On Tuesday, T Levels were still a “once in a generation opportunity to reform our technical education system”, a “gold standard” technical route for 16- to 19-year-olds that complemented the equally gold standard A Levels in a parallel academic route. On Wednesday, both qualifications were just not golden enough and the Advanced British Standard (presumably a platinum standard qualification) would take their place.
There are many aspects of the Advanced British Standard (ABS) that are appealing – particularly the plan for greater breadth in the curriculum backed by more funding. We share the government’s ambition to develop a world-class 16-19 education system and welcome the pledge to increase investment in this crucial phase.
But it is difficult to bridge the credibility gap between vision and reality, not least because the government has spent the past 13 years running in the opposite direction.
For example, real-terms funding for students in sixth form colleges was 15 per cent lower in 2022/23 than it was in 2010/11. The removal of AS Levels has led to a narrower curriculum in almost every sixth form college. And the government has consistently fallen well short of its teacher recruitment target, which makes the ABS plan to increase the number of taught hours by 15 per cent difficult to take seriously.
As our Desperate Measures report set out last month, the government’s review of level 3 qualifications has been a largely evidence-free process and legitimate concerns are routinely ignored. But however misguided, the government’s model was at least clear: A and T Levels as the centrepieces of academic and technical routes.
Now the government plans to consult on a plan that is its exact opposite. The ‘minister knows best’ approach had blown the level 3 reform process in the wrong direction and now the ‘prime minister knows best’ approach is blowing it in another.

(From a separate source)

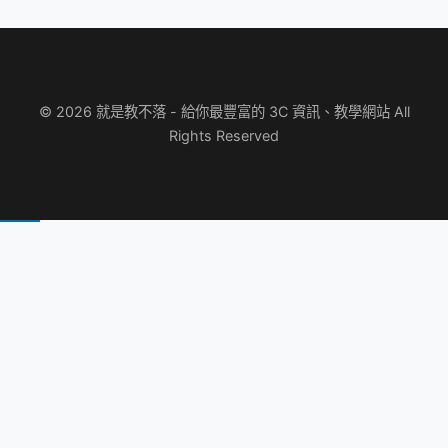
© 2026 就是教不落 - 給你最豐富的 3C 資訊、教學網站 All
Rights Reserved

The right direction is one where the interests of students and their career prospects are put before the interests of politicians. To develop a world-class system, government first needs to put the foundations in place. Two years ago we set out a nine-word manifesto: “Don’t scrap BTECs. Raise the rate. Leave us alone.” That’s not a bad place to start.
The government should then embark on a genuine, inclusive and wide-ranging consultation about the long-term future of 16-19 education, starting from first principles. Few have any doubts that the current sixth form offer is too narrow and must evolve to meet new challenges.
But let’s not be naïve. The ABS was primarily created for electoral rather than educational reasons. The short term-funding that accompanies it should not distract us from the fact that no thought was given to the students, particularly T Level students, who enrolled on “gold standard” qualifications that will now be scrapped.
It is possible that after 13 years, the government has had a Damascene conversion to the cause of 16-19 education. It is also possible that the government has thrown T level students and providers under a bus in order to eke out a few extra votes in the impending general election.
You do not need a qualification in Advanced BS to work out which is the most likely explanation, particularly as the government has already ruled out reversing its plan to scrap BTECs.
The Sixth Form Colleges Association will engage in the debate around ABS, but we will do so in a clear-eyed way. Our aim throughout will be to ensure the long-term interests of students are put before the short-term interests of politicians.